Они послушались, сердито глядя на него. К этому времени народ уже знал о приемах, которым Реймон научил своих добровольцев.

— Что это за фарс? — требовательно спросил Фрайвальд. Он презрительно смотрел на зрителей. — Почему никто из вас не вмешался? Вы что, слишком глупы, чтобы понять, к чему нас приведет такое поведение?

— Никто не смеет обвинять меня, что я жульничаю в картах, — сказал О'Доннелл.

— Ты это делал, — ответил на колкость колкостью Барриос.

Они снова замахнулись. Фрайвальд успел раньше. Он схватил обоих за вороты туник и развернул, надавив на адамовы яблоки. Драчуны молотили руками и пинались. Он наградил их ударами. Оба со свистом выдохнули от боли и сдались.

— Вы могли воспользоваться боксерскими перчатками или шестами кендо на ринге, — сказал Фрайвальд. — Теперь вы предстанете перед первым помощником.
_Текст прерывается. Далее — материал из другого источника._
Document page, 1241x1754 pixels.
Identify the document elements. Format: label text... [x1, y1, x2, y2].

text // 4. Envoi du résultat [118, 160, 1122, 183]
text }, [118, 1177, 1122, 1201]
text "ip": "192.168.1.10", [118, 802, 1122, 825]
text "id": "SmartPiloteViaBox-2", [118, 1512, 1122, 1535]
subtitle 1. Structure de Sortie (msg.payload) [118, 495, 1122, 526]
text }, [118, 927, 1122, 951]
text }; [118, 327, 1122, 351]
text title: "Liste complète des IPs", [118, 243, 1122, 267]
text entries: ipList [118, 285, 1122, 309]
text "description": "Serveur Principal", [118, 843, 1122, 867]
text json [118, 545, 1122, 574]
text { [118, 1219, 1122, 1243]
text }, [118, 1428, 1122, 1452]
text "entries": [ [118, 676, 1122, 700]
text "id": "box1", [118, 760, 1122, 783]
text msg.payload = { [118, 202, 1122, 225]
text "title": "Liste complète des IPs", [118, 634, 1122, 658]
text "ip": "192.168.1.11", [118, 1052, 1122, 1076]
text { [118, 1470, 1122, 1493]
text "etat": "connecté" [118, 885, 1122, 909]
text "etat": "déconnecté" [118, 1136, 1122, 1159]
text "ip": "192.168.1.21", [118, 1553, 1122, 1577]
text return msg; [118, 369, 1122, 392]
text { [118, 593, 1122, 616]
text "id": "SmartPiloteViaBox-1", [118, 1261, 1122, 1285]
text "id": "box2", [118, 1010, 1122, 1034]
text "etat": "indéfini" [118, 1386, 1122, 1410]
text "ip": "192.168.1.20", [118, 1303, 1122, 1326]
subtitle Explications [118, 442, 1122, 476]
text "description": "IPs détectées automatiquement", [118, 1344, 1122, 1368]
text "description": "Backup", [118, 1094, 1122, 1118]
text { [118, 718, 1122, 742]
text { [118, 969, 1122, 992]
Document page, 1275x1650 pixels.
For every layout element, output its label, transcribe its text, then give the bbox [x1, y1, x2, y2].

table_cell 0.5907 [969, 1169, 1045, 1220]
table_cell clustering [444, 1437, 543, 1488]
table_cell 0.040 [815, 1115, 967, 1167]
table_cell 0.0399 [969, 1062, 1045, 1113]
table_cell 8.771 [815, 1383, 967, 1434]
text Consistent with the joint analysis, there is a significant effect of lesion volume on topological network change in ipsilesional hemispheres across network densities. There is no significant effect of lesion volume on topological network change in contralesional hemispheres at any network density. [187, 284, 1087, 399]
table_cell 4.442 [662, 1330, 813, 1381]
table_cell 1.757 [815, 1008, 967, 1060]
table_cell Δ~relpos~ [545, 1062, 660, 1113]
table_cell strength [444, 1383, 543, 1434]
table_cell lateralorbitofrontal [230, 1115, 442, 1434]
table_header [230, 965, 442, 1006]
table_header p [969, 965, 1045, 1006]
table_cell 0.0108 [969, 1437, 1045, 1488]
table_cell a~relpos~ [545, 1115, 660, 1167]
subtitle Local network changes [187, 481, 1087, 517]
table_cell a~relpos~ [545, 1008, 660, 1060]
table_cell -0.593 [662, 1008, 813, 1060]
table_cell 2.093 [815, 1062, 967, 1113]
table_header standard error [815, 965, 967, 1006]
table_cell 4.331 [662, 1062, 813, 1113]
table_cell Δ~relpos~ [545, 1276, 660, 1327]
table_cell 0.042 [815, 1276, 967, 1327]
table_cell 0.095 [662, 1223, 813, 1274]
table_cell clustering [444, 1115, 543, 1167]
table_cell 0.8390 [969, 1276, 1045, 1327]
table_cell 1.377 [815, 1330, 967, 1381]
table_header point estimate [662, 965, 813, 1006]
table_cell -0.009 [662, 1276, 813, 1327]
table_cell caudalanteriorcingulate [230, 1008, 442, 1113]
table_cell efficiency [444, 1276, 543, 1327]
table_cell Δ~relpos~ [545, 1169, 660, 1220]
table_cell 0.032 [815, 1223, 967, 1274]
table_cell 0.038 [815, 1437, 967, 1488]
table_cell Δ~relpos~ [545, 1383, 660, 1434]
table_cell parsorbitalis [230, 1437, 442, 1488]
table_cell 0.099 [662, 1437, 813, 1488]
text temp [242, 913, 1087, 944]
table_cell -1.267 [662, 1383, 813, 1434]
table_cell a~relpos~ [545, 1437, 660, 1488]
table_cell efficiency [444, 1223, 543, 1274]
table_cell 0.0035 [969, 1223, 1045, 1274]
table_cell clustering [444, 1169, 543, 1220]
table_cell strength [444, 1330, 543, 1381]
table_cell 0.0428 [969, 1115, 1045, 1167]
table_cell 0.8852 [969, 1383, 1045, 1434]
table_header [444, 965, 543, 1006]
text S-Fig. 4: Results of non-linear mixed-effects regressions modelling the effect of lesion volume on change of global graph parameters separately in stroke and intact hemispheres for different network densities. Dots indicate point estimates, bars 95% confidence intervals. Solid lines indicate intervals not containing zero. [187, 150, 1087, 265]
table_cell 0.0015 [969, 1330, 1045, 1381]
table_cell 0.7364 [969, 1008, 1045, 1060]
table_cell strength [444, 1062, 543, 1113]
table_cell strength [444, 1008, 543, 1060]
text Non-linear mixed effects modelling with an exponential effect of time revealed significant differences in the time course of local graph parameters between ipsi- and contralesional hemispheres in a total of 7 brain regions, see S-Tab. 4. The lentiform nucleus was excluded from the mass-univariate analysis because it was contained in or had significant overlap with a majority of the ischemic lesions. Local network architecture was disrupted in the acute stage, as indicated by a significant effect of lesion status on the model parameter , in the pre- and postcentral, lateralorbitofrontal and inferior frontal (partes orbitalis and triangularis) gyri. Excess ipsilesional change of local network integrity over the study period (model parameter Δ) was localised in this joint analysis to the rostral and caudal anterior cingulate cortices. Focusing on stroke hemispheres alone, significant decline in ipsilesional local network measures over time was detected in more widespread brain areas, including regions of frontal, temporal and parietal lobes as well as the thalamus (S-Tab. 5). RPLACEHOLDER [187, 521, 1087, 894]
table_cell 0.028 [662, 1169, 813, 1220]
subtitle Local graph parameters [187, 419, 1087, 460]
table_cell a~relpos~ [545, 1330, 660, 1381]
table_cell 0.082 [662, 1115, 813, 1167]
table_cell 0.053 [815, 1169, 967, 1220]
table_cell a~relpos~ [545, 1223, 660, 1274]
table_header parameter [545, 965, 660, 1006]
— Э-э, прошу прощения. — Худощавый опрятный новоприбывший просочился мимо ошеломленных наблюдателей и тронул Фрайвальда за плечо: картограф Пра Тах. — Не думаю, что в этом есть необходимость.

— Занимайтесь своим делом, — проворчал Фрайвальд.

— Это мое дело, — сказал Тах. — Если мы не будем едины, то просто не выживем. Официальные кары здесь не помогут. Эти люди — мои друзья. Думаю, что смогу уладить их разногласия.

— Мы должны уважать закон, или с нами покончено, — ответил Фрайвальд.

— Я увожу их.

Тах принял решение.

— Могу я сначала поговорить с вами наедине? На минутку?

— Ну… ладно, — согласился Фрайвальд. — Вы двое оставайтесь здесь.

Он вошел в игровую комнату вслед за Тахом и закрыл дверь.

— Я не могу позволить, чтобы им сошло с рук сопротивление мне, сказал он. — С тех пор, как капитан Теландер дал нам, дружинникам, официальный статус, мы олицетворяем власть на корабле.

Он был одет в шорты, и закатал носок, чтобы показать ссадины на щиколотке.

— Вы можете не обратить на это внимания, — предложил Тах. — Сделайте вид, что не заметили. Они неплохие парни. Их просто довели до ручки монотонность, бесцельность, напряжение неизвестности: пробьемся ли мы вперед, или столкнемся со звездой.